Iron Man's Aprium Linzertorte

Iron Man’s Aprium Linzertorte

Back to the Marvel Cinematic Universe (MCU) baking series!  Remember when I said that I’d have to postpone my Iron Man 2 bakeventure due to the seasonable availability of a particular fruit?  Well, the season is now upon us.  Apriums are ripe and available for the month of June, so stock up as soon as you see them hit your grocery store, because they likely won’t be around for long.

What’s an aprium, you might ask?  It’s a cross between an apricot (75%) and a plum (25%) that was developed in the late 1980s.  My original plan for this bakeventure had been to use pluots, but to be honest, I was willing to work with any plum/apricot hybrid, so I just went with the one that I was able to get my hands on first.  I’m actually glad that this worked out the way it did, because apriums turned out to be quite delicious.  The fruit is sweet and soft, with a bit of a tart aftertaste.  I decided to cut the sweetness with some lime juice and zest and add some ginger for good measure, and oh boy, it was good.  I want to spread that jam on everything, or just eat it with a spoon.

I used this delicious jam to make my own version of a linzertorte.  Linzertorte is an Austrian tart that is usually filled with raspberry or redcurrant jam.  [Not to be confused with linzer hearts/sables, which I’ve always known as linzer tarts.  They both use raspberry jam, but what I’ve always called a linzer tart is a heart-shaped sandwich cookie covered with powdered sugar and filled with jam with a little heart cut in the middle of the top cookie to show the filling.  Just in case you had the same misconception.]  To explain why I had to scour every grocery store within a 10 mile radius week after week for such a specific hybrid fruit, we need to go back to this bakeventure’s source material.

MATERIAL PROVIDED →
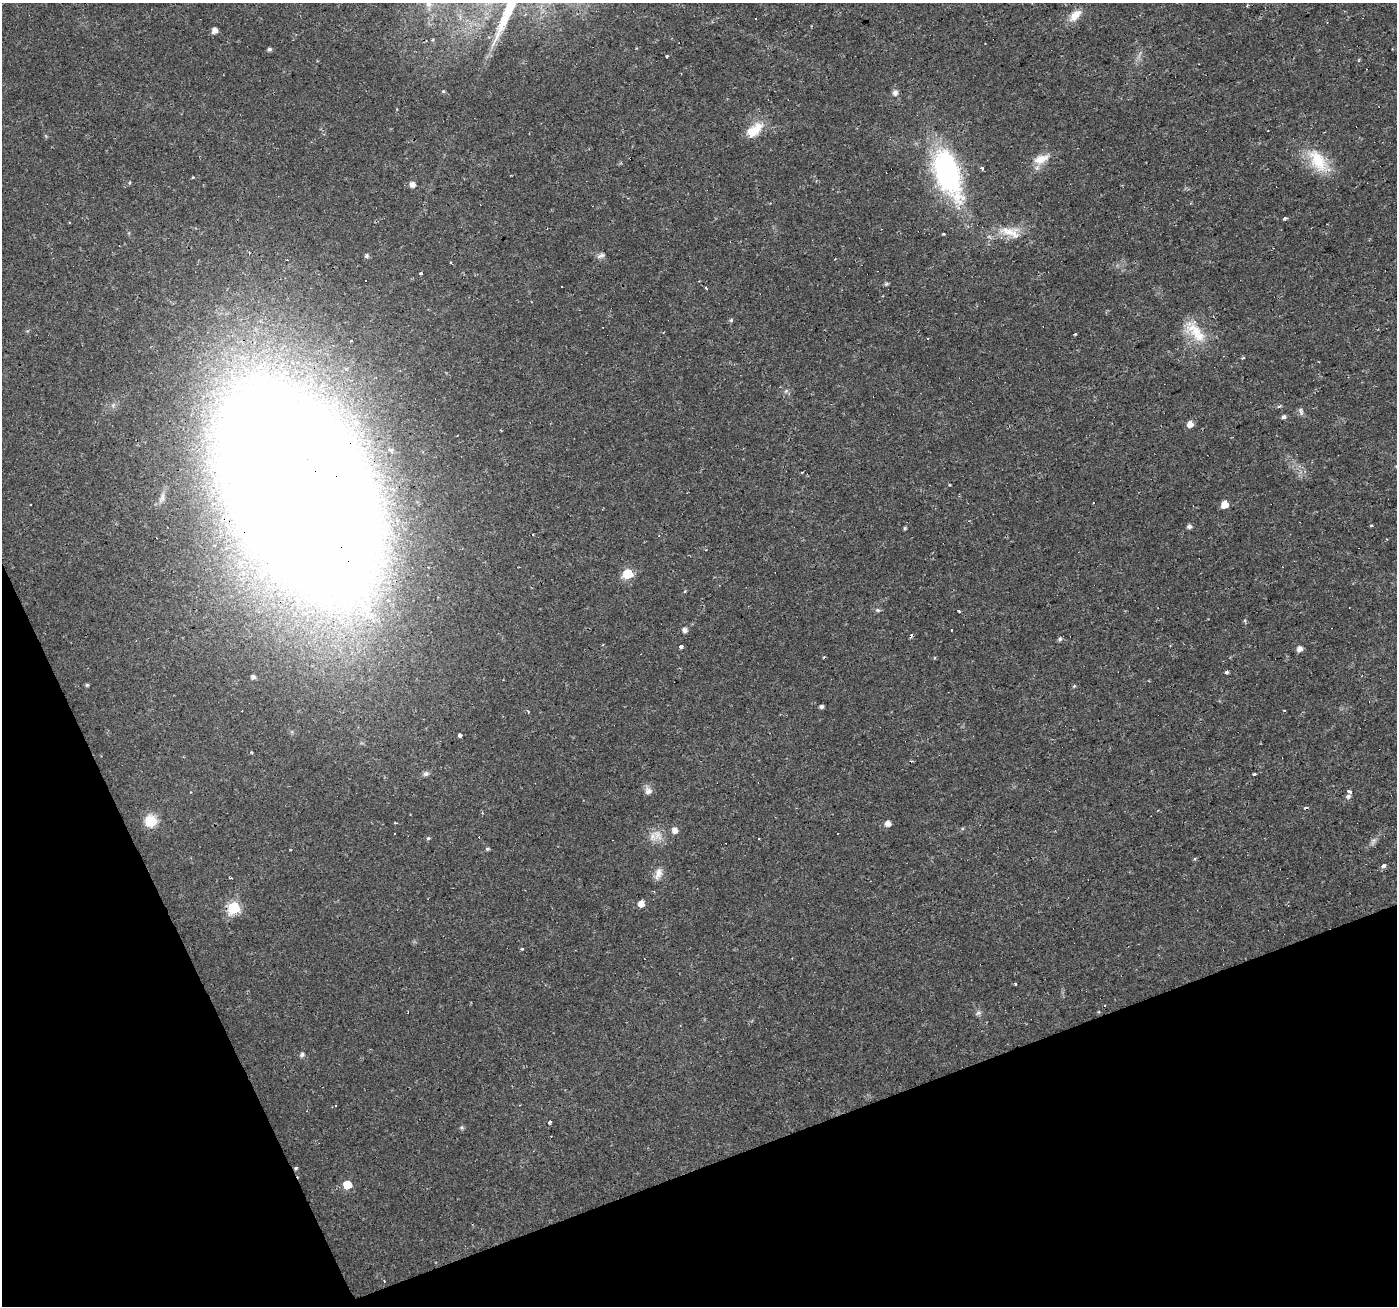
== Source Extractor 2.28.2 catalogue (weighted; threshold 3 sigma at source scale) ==
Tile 14 of 4 x 4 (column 2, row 4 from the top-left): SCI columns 1397-2791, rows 133-1436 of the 5582 x 5430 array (HDU 1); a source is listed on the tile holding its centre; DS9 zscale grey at full resolution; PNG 1399 x 1308 px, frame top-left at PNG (2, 3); no overlay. Shown black and unused: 19% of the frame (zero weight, under 2 of 3 exposures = <1% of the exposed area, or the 3 px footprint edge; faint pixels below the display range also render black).
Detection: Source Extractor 2.28.2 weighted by HDU 2 'WHT'; one run over the whole footprint, this tile lists its part. Background 0.0171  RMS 0.0023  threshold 0.0102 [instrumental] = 3 sigma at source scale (4.5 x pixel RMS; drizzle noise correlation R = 1.50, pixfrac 1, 0.0396/0.0396 arcsec/px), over >= 5 px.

SHORT TASK A → In the aprium linzertorte post, what two fruits is an aprium a cross between, and in what proportions?
SHORT TASK B → Return the part of the aprium linzertorte post from "What’s an aprium, you" up to and including "with a spoon.".
SHORT TASK C → Carry the aprium linzertorte post further from the point where it stops.
The lines come from a different source than the aprium linzertorte post.

EXERCISE RESPONSE A → An apricot (75%) and a plum (25%).

EXERCISE RESPONSE B →
What’s an aprium, you might ask?  It’s a cross between an apricot (75%) and a plum (25%) that was developed in the late 1980s.  My original plan for this bakeventure had been to use pluots, but to be honest, I was willing to work with any plum/apricot hybrid, so I just went with the one that I was able to get my hands on first.  I’m actually glad that this worked out the way it did, because apriums turned out to be quite delicious.  The fruit is sweet and soft, with a bit of a tart aftertaste.  I decided to cut the sweetness with some lime juice and zest and add some ginger for good measure, and oh boy, it was good.  I want to spread that jam on everything, or just eat it with a spoon.

EXERCISE RESPONSE C →
According to the IMDB summary of Iron Man 2, “With the world now aware of his identity as Iron Man, Tony Stark must contend with both his declining health and a vengeful mad man with ties to his father’s legacy.”  As usual, there is a lot more going on in this movie than the one-sentence summary can capture (and even more that I’m not going to discuss).  We find out early on that the device that is preventing the shrapnel in Tony Stark’s chest from reaching his heart (I discuss this conundrum in more detail here) is also poisoning him via its palladium core.  As Stark comes to realize over the course of the film, the problem is that he is running the device on old technology.  He comes across an old film reel of his father talking about the arc reactor technology in which he explains to Tony that, while the idea is there, the technology to fully realize it doesn’t exist yet.  Stark realizes that, to update the arc reactor prototype in a way that will save his life, he has to invent a new element (yes, you have to suspend your disbelief and just go with it).  The new element proves to be the missing piece, saving Iron Man from certain doom and increasing the power output of the arc reactor in one fell swoop.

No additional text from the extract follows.